Exercise: Extract each line of the records below that contains the word "lines".
=== Data for review ===
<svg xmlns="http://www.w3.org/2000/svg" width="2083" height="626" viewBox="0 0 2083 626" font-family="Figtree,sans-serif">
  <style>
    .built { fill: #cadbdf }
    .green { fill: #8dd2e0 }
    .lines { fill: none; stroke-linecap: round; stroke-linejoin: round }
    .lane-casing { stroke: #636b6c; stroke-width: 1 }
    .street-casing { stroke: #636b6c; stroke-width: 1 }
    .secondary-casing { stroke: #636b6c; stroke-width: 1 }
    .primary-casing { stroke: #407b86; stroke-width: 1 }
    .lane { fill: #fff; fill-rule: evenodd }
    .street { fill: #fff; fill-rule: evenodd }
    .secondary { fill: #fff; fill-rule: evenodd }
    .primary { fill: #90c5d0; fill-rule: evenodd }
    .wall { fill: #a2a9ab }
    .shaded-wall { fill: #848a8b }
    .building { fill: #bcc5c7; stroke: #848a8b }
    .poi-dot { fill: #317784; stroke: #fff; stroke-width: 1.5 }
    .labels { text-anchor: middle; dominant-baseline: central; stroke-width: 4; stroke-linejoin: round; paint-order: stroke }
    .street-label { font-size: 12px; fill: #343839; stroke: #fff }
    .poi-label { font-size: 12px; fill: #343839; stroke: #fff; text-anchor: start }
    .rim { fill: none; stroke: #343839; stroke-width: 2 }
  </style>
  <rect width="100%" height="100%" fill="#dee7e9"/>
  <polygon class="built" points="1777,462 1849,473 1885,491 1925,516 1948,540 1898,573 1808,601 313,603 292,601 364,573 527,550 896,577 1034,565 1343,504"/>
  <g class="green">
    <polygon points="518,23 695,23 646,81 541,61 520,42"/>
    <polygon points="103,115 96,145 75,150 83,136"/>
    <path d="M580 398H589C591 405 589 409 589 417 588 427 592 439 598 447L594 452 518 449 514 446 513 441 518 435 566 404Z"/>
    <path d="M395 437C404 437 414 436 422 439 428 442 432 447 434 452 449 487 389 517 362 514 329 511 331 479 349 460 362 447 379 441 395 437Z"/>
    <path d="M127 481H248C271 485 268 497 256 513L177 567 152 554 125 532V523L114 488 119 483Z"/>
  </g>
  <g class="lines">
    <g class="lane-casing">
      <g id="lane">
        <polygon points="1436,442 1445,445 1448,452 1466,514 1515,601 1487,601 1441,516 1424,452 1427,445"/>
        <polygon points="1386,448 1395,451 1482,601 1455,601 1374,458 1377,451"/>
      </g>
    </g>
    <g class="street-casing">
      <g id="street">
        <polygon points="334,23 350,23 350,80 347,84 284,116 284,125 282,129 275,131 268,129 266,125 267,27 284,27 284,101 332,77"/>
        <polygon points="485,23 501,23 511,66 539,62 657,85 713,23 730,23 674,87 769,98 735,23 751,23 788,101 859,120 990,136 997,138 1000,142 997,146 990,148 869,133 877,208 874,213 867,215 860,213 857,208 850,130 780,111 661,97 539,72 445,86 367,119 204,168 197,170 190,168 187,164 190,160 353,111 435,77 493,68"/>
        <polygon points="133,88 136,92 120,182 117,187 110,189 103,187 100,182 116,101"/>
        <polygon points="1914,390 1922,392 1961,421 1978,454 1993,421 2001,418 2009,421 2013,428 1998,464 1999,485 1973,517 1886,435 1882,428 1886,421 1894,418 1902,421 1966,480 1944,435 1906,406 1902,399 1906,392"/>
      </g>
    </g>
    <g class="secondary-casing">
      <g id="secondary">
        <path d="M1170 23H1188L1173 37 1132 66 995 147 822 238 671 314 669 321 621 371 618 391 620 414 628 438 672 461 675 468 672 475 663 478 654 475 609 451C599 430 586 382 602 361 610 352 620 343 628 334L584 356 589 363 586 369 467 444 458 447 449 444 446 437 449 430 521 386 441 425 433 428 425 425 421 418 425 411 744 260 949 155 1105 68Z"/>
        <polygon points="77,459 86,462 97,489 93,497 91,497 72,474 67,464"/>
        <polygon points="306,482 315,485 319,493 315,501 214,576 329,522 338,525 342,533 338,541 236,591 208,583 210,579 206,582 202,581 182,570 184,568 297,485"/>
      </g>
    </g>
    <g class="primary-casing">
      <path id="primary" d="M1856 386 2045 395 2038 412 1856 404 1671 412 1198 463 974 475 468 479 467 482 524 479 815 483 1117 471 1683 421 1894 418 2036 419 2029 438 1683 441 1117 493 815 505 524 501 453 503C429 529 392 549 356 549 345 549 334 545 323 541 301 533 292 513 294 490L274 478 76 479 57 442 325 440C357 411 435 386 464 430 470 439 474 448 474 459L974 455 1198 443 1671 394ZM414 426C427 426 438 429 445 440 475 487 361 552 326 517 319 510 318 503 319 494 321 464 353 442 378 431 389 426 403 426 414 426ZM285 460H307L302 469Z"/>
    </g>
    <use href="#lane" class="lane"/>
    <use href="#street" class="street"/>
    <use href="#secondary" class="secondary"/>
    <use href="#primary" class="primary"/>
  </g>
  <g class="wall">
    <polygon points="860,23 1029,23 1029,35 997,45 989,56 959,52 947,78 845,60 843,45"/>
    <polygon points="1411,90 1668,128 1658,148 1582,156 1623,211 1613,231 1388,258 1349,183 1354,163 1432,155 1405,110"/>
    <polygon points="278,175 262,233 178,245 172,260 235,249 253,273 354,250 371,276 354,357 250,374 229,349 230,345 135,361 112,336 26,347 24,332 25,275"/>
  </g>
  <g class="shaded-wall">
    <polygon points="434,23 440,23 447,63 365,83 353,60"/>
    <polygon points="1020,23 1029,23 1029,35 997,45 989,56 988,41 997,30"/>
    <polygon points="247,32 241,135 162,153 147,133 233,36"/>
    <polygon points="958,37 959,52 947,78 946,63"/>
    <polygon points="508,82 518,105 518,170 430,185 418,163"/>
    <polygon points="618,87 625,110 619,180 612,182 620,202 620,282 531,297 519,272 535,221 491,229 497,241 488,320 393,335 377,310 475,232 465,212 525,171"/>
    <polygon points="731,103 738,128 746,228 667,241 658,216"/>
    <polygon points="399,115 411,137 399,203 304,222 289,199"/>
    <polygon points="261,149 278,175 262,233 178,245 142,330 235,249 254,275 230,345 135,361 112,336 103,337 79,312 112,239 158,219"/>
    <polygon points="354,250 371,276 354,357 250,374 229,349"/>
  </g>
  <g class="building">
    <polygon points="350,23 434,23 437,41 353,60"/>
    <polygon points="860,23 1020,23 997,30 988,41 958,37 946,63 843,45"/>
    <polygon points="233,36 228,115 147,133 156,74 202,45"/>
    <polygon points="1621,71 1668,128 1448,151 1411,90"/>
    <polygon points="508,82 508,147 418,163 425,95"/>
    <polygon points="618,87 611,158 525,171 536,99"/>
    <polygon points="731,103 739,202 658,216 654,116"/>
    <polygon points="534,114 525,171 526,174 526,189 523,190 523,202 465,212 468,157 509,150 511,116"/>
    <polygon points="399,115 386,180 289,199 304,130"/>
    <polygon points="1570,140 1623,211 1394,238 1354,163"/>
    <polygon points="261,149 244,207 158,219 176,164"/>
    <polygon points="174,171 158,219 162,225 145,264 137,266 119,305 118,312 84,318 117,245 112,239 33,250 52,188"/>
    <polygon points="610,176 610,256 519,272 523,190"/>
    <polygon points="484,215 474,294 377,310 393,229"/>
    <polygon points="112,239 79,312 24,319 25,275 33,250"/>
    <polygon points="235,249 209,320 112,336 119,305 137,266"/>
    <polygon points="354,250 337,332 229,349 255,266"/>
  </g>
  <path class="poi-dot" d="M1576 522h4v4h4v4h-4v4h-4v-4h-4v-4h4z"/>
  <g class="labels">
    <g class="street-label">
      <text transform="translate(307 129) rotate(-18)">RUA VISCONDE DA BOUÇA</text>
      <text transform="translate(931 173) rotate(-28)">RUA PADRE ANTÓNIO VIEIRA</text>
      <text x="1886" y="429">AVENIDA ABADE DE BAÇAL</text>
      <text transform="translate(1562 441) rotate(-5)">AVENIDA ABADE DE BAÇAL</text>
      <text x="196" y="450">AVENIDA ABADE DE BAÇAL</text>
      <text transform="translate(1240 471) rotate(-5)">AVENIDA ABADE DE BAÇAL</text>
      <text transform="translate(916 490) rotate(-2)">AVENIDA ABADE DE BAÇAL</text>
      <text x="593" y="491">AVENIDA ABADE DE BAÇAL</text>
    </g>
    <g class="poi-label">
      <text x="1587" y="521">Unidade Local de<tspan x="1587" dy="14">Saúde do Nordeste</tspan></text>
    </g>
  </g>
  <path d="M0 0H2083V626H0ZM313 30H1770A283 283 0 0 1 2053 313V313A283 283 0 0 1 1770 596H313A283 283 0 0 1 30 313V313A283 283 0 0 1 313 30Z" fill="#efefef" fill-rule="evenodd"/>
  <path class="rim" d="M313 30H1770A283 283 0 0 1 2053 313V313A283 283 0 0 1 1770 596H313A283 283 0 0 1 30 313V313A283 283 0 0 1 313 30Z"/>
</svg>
===
Final answer:
    .lines { fill: none; stroke-linecap: round; stroke-linejoin: round }
  <g class="lines">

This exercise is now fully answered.